Part One of United States of Secrets, from Michael Kirk, traced the secret political history of the U.S. government’s mass surveillance program. Part Two, from Martin Smith, examined how Silicon Valley feeds the NSA’s global surveillance dragnet.

“Our deep investigation into the government’s spying program post-9/11 required years of gathering information, interviews, evidence, documents and archival material. It’s indeed gratifying that it was judged worthy of the Peabody Award,” said Kirk, a veteran FRONTLINE producer, director and writer. “My team and I are grateful to the series and PBS for encouraging us to take on these important topics year in and year out.”

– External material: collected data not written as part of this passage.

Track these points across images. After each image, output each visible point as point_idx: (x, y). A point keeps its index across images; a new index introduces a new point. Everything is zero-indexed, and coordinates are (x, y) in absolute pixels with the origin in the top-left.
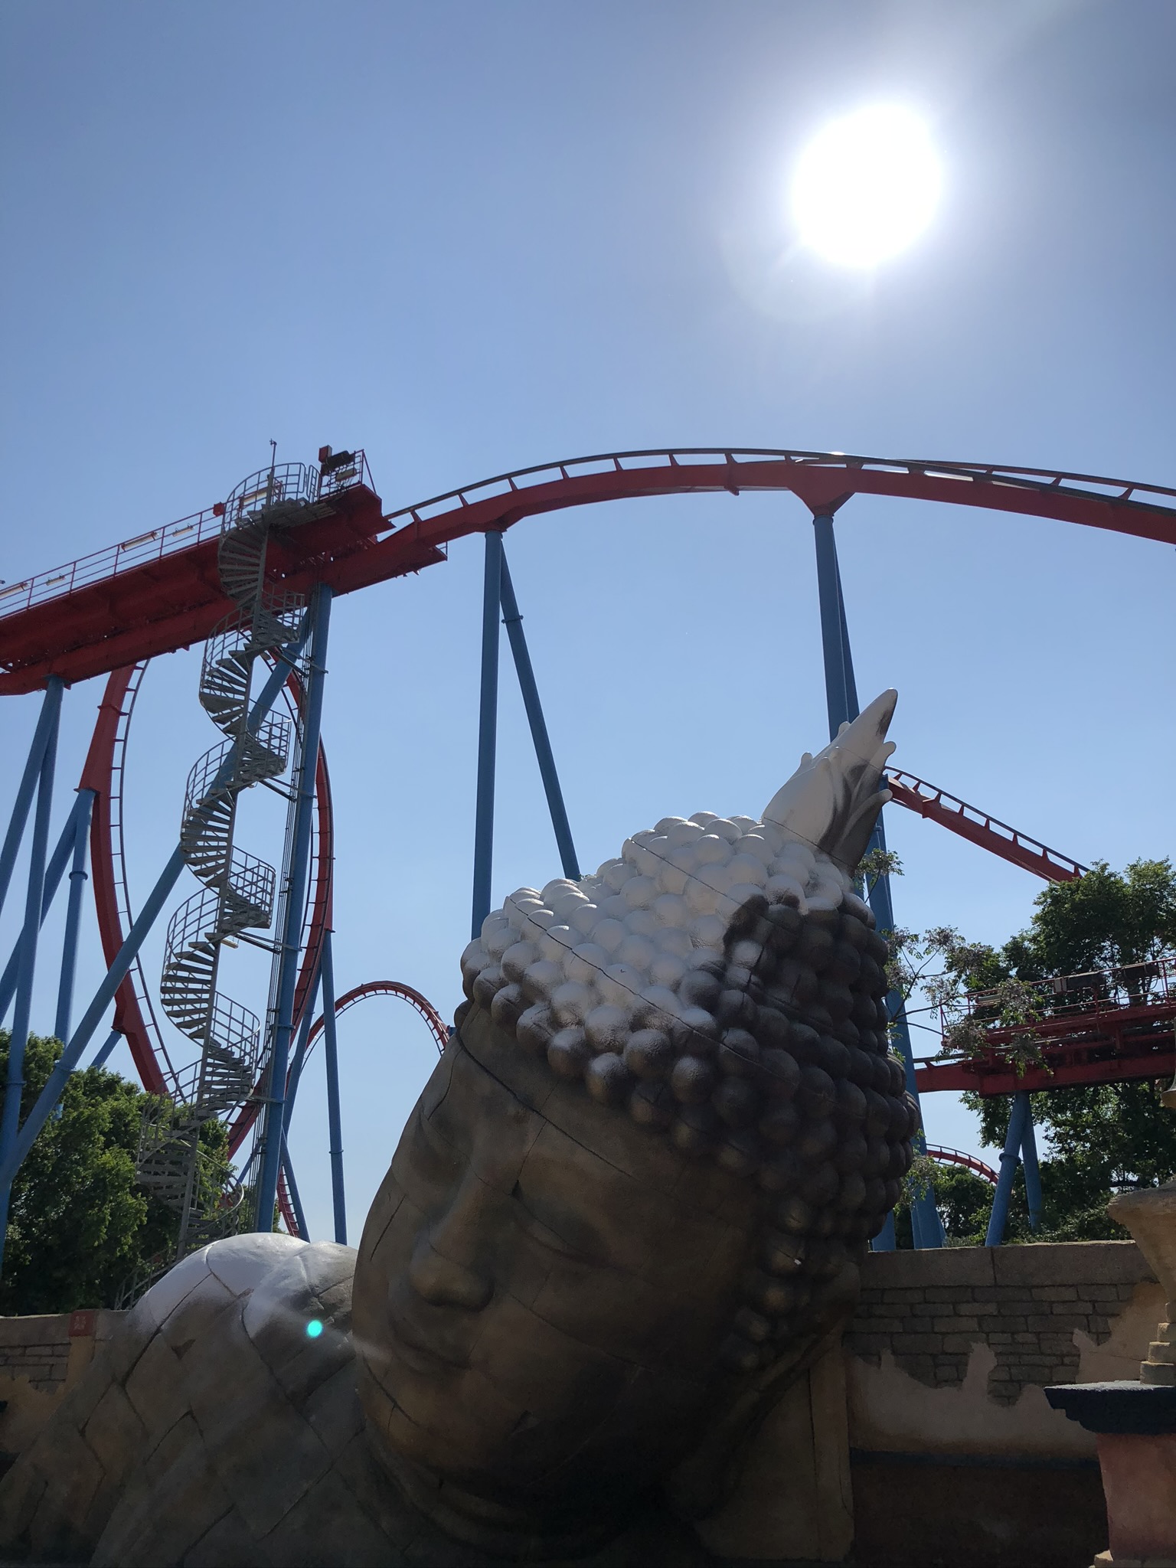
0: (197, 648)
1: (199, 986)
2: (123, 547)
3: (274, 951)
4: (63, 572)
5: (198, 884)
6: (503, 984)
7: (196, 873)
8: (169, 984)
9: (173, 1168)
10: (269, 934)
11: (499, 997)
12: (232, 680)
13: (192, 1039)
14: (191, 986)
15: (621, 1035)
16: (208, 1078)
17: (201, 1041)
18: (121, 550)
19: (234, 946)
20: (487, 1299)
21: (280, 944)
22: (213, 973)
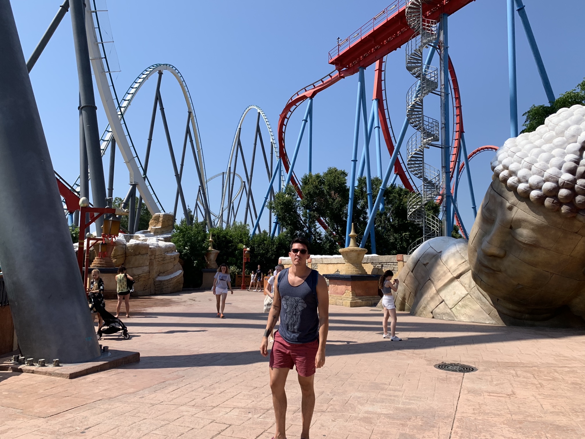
0: (403, 46)
1: (419, 162)
2: (375, 19)
3: (441, 148)
4: (358, 32)
5: (414, 130)
6: (503, 170)
7: (414, 127)
8: (409, 163)
9: (419, 217)
10: (439, 143)
11: (501, 175)
12: (417, 60)
13: (419, 178)
14: (416, 162)
15: (541, 184)
16: (425, 190)
17: (422, 179)
18: (374, 20)
19: (429, 148)
20: (505, 255)
21: (443, 145)
22: (423, 158)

The award is Kirk’s second Peabody in as many years; his investigation into the NFL’s concussion crisis, League of Denial, won last year.

“I am honored along with my colleagues to be recognized by the Peabody board of jurors,” said Smith, also a veteran FRONTLINE producer, writer, and reporter who has won multiple Peabody Awards.

“In Privacy Lost, we endeavored to pierce the veil of secrecy surrounding the activities of the Silicon Valley companies that feed law enforcement and our national security state with daily torrents of information about our personal lives,” said Smith. “The program asked to what end and whether the appropriate balance between privacy and security has been forever lost. Edward Snowden opened the conversation. We worked to advance it.”

The winning teams of filmmakers aren’t resting on their laurels: Kirk’s next FRONTLINE documentary, Secrets, Politics and Torture, about the fight over the CIA’s controversial “enhanced interrogation” methods, premieres May 19. Smith’s next FRONTLINE film, Obama at War, premieres May 26 and will go inside the administration’s struggle to deal with ISIS and the deadly civil war in Syria.

“We’re honored to be trusted with the mission of producing in-depth investigative journalism on the issues that shape our times,” said David Fanning, FRONTLINE founder and executive producer. “We couldn’t do this work without our funders, PBS and CPB, and the viewers who watch and support our documentaries.”

“Everyone worked so hard to bring this comprehensive investigation to the public, and we’re very proud to receive this award,” said Raney Aronson-Rath, FRONTLINE deputy executive producer.

The Peabody Award for United States of Secrets will be presented on May 31. This is FRONTLINE’s seventeenth Peabody.